EXERCISE OBJECTIVE: Below are the records; copy every line in them that holds the string "Hardware".

MATERIAL FOR THE TASK:
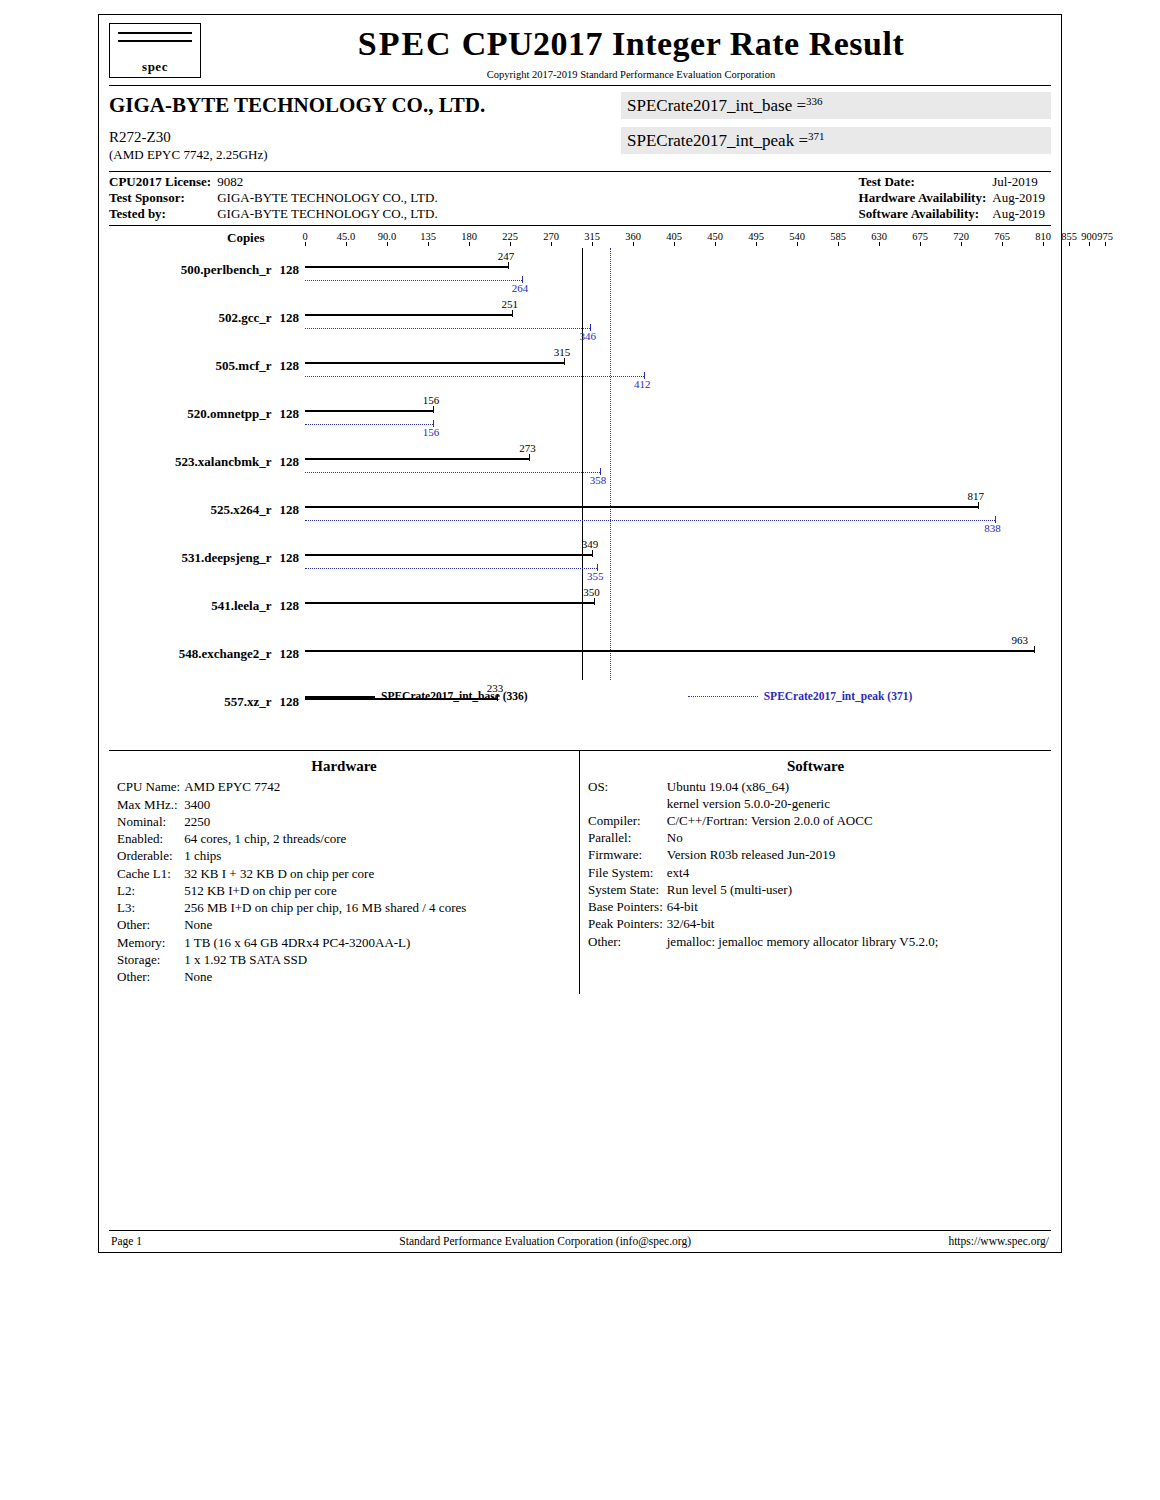spec
SPEC CPU2017 Integer Rate Result
Copyright 2017-2019 Standard Performance Evaluation Corporation
GIGA-BYTE TECHNOLOGY CO., LTD.
R272-Z30
(AMD EPYC 7742, 2.25GHz)
SPECrate2017_int_base = 336
SPECrate2017_int_peak = 371
| CPU2017 License: | 9082 |
| Test Sponsor: | GIGA-BYTE TECHNOLOGY CO., LTD. |
| Tested by: | GIGA-BYTE TECHNOLOGY CO., LTD. |
| Test Date: | Jul-2019 |
| Hardware Availability: | Aug-2019 |
| Software Availability: | Aug-2019 |
Copies 0 45.0 90.0 135 180 225 270 315 360 405 450 495 540 585 630 675 720 765 810 855 900 975
500.perlbench_r 128
502.gcc_r 128
505.mcf_r 128
520.omnetpp_r 128
523.xalancbmk_r 128
525.x264_r 128
531.deepsjeng_r 128
541.leela_r 128
548.exchange2_r 128
557.xz_r 128
247
264
251
346
315
412
156
156
273
358
817
838
349
355
350
963
233
SPECrate2017_int_base (336) SPECrate2017_int_peak (371)
Hardware
| CPU Name: | AMD EPYC 7742 |
| Max MHz.: | 3400 |
| Nominal: | 2250 |
| Enabled: | 64 cores, 1 chip, 2 threads/core |
| Orderable: | 1 chips |
| Cache L1: | 32 KB I + 32 KB D on chip per core |
| L2: | 512 KB I+D on chip per core |
| L3: | 256 MB I+D on chip per chip, 16 MB shared / 4 cores |
| Other: | None |
| Memory: | 1 TB (16 x 64 GB 4DRx4 PC4-3200AA-L) |
| Storage: | 1 x 1.92 TB SATA SSD |
| Other: | None |
Software
| OS: | Ubuntu 19.04 (x86_64) kernel version 5.0.0-20-generic |
| Compiler: | C/C++/Fortran: Version 2.0.0 of AOCC |
| Parallel: | No |
| Firmware: | Version R03b released Jun-2019 |
| File System: | ext4 |
| System State: | Run level 5 (multi-user) |
| Base Pointers: | 64-bit |
| Peak Pointers: | 32/64-bit |
| Other: | jemalloc: jemalloc memory allocator library V5.2.0; |
Page 1
Standard Performance Evaluation Corporation (info@spec.org)
https://www.spec.org/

RESPONSE:
| Hardware Availability: | Aug-2019 |
Hardware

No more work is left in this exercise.